= YOUR OBJECTIVE =
I would like the records restated word for word, without the pictures.

[Transcribed page contents]

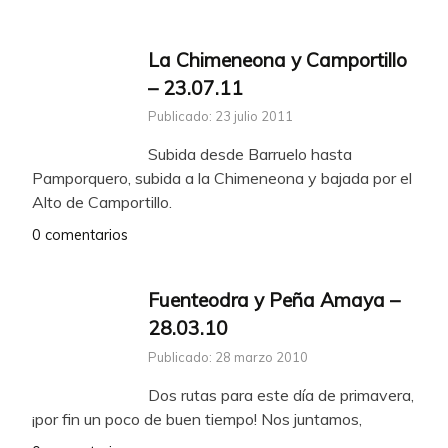
La Chimeneona y Camportillo
– 23.07.11
Publicado: 23 julio 2011
Subida desde Barruelo hasta
Pamporquero, subida a la Chimeneona y bajada por el
Alto de Camportillo.
0 comentarios
Fuenteodra y Peña Amaya –
28.03.10
Publicado: 28 marzo 2010
Dos rutas para este día de primavera,
¡por fin un poco de buen tiempo! Nos juntamos,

= RESULT BELOW =
La Chimeneona y Camportillo
– 23.07.11
Publicado: 23 julio 2011
Subida desde Barruelo hasta
Pamporquero, subida a la Chimeneona y bajada por el
Alto de Camportillo.
0 comentarios
Fuenteodra y Peña Amaya –
28.03.10
Publicado: 28 marzo 2010
Dos rutas para este día de primavera,
¡por fin un poco de buen tiempo! Nos juntamos,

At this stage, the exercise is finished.